A woman wearing glasses gestures with her hand while speaking into a microphone at a podium. Another woman looks on while on stage with her.
Sen. Tammy Duckworth of Illinois, left, speaks about a bill to establish federal protections for IVF as Sen. Patty Murray of Washington, also a Democrat, listens on Feb. 27 in Washington, D.C. (Mark Schiefelbein/Reuters)

Presumptive Republican nominee Donald Trump, who issued a statement that said he would “strongly support the availability of IVF” soon after last month’s ruling, credited Britt with making him aware of the importance of the issue.  

“I got a call from Katie Britt, a very wonderful young senator in Alabama,” Trump told Fox News recently. “And I said, we want that. We want people to help. We’re on the side of women.”

But Republicans in the U.S. Senate have twice blocked legislation in the wake of the Alabama top court ruling that would protect access to in vitro fertilization.

Democratic Sen. Tammy Duckworth of Illinois introduced those bills.

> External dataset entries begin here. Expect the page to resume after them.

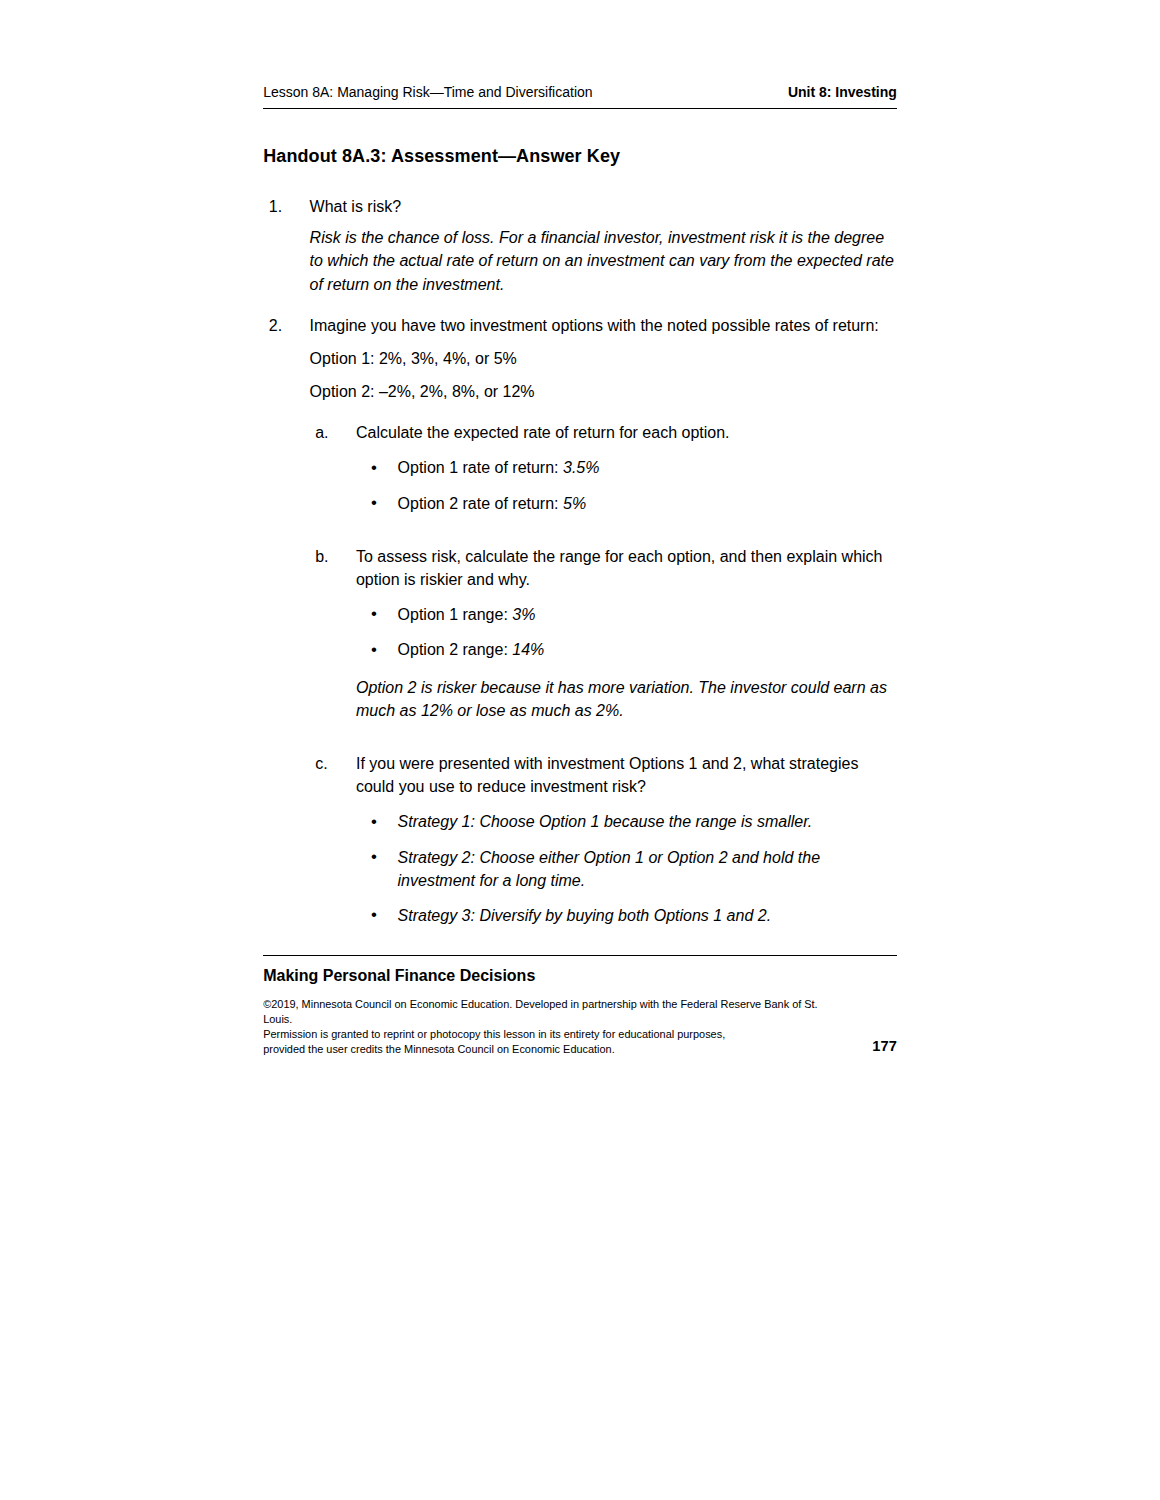Lesson 8A: Managing Risk—Time and Diversification
Unit 8: Investing
Handout 8A.3: Assessment—Answer Key
1. What is risk?
Risk is the chance of loss. For a financial investor, investment risk it is the degree to which the actual rate of return on an investment can vary from the expected rate of return on the investment.
2. Imagine you have two investment options with the noted possible rates of return:
Option 1: 2%, 3%, 4%, or 5%
Option 2: –2%, 2%, 8%, or 12%
a. Calculate the expected rate of return for each option.
Option 1 rate of return: 3.5%
Option 2 rate of return: 5%
b. To assess risk, calculate the range for each option, and then explain which option is riskier and why.
Option 1 range: 3%
Option 2 range: 14%
Option 2 is risker because it has more variation. The investor could earn as much as 12% or lose as much as 2%.
c. If you were presented with investment Options 1 and 2, what strategies could you use to reduce investment risk?
Strategy 1: Choose Option 1 because the range is smaller.
Strategy 2: Choose either Option 1 or Option 2 and hold the investment for a long time.
Strategy 3: Diversify by buying both Options 1 and 2.
Making Personal Finance Decisions
©2019, Minnesota Council on Economic Education. Developed in partnership with the Federal Reserve Bank of St. Louis.
Permission is granted to reprint or photocopy this lesson in its entirety for educational purposes,
provided the user credits the Minnesota Council on Economic Education.
177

After she was seriously injured while piloting a Black Hawk helicopter in Iraq, she became an amputee and was only able to have her own children, ages 5 and 9, through IVF.

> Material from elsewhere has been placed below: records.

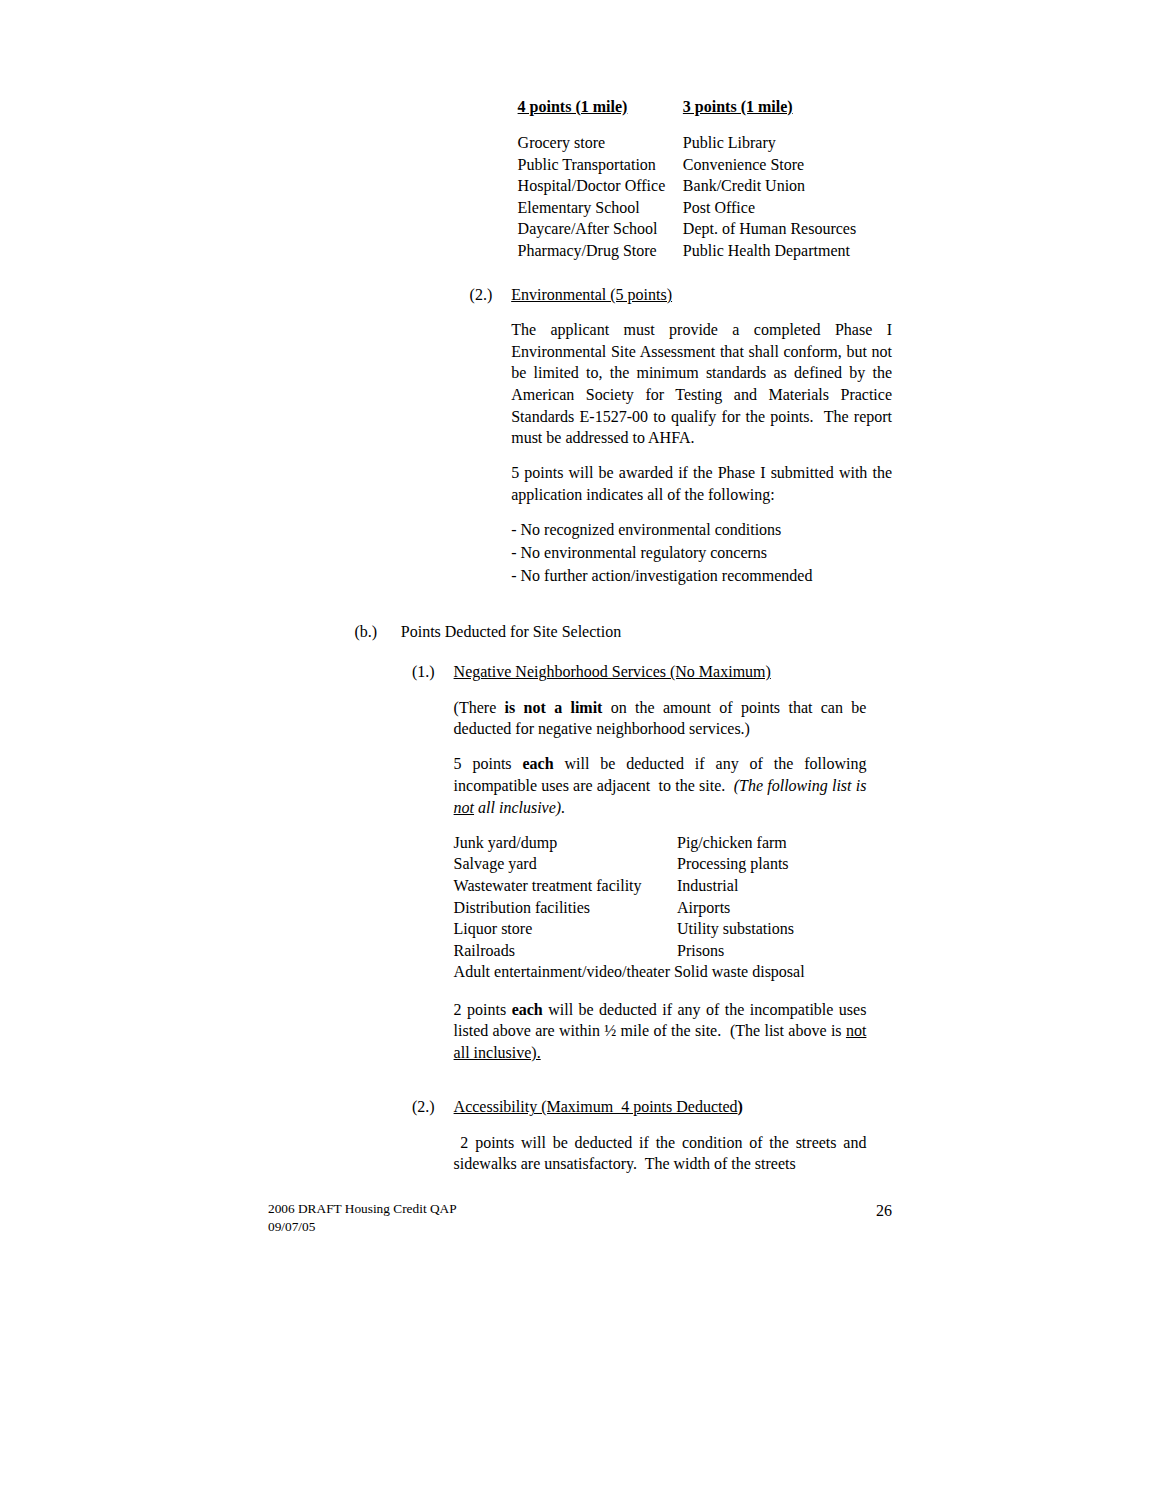| 4 points (1 mile) | 3 points (1 mile) |
| --- | --- |
| Grocery store | Public Library |
| Public Transportation | Convenience Store |
| Hospital/Doctor Office | Bank/Credit Union |
| Elementary School | Post Office |
| Daycare/After School | Dept. of Human Resources |
| Pharmacy/Drug Store | Public Health Department |
(2.)
Environmental (5 points)
The applicant must provide a completed Phase I Environmental Site Assessment that shall conform, but not be limited to, the minimum standards as defined by the American Society for Testing and Materials Practice Standards E-1527-00 to qualify for the points. The report must be addressed to AHFA.
5 points will be awarded if the Phase I submitted with the application indicates all of the following:
- No recognized environmental conditions
- No environmental regulatory concerns
- No further action/investigation recommended
(b.)
Points Deducted for Site Selection
(1.)
Negative Neighborhood Services (No Maximum)
(There is not a limit on the amount of points that can be deducted for negative neighborhood services.)
5 points each will be deducted if any of the following incompatible uses are adjacent to the site. (The following list is not all inclusive).
| Junk yard/dump | Pig/chicken farm |
| Salvage yard | Processing plants |
| Wastewater treatment facility | Industrial |
| Distribution facilities | Airports |
| Liquor store | Utility substations |
| Railroads | Prisons |
| Adult entertainment/video/theater Solid waste disposal |
2 points each will be deducted if any of the incompatible uses listed above are within ½ mile of the site. (The list above is not all inclusive).
(2.)
Accessibility (Maximum 4 points Deducted)
2 points will be deducted if the condition of the streets and sidewalks are unsatisfactory. The width of the streets
2006 DRAFT Housing Credit QAP
09/07/05
26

“Mark my words, if we don’t act now, it will only get worse,” Duckworth said. Abortion opponents have pushed laws in at least 15 states based on the idea that a fetus should have the same rights as a person.

Alabama mother ‘super thankful’

Doctors from Alabama Fertility, one of the clinics that paused IVF services, watched as the bill got final passage. They said it will allow them to resume embryo transfers “starting tomorrow.”

The University of Alabama at Birmingham similarly said it is “moving to promptly resume IVF treatments.”

A man is flanked by two women, with all of them wearing medical coats.
Dr. Mamie McLean, left, Dr. Michael Allemand, centre, and Dr. Janet Bouknight, right, react after the Alabama Senate passed the bill on Wednesday night in Montgomery, Ala. (Butch Dill/The Associated Press)

Liz Goldman was at home giving her daughter a bottle as she watched the Senate vote on a livestream. Goldman, whose daughter was conceived through IVF after a uterus transplant, hopes to become pregnant with a second child. But her plans were cast into doubt when IVF services were paused.

“I’m super thankful. The past two-and-a-half weeks have been the most stressful time of my journey and I’ve been through a lot,” Goldman said.

State Democrats proposed legislation stating that a human embryo outside a uterus cannot be considered an unborn child or human being under state law. Republicans did not bring the proposal up for a vote.

“We aren’t providing a solution here,” said Rep. Chris England, a Democrat. “We’re creating more problems. We have to confront the elephant in the room.”

The bill’s sponsors, Melson and Republican Rep. Terri Collins, said the proposal was the best immediate solution they could find to get IVF services resumed and help women.

The American Society for Reproductive Medicine, a group representing IVF providers across the country, says the legislation does not go far enough. Sean Tipton, a spokesperson for the organization, said this week that the legislation does not correct the fundamental problem, which is the court ruling “conflating fertilized eggs with children.”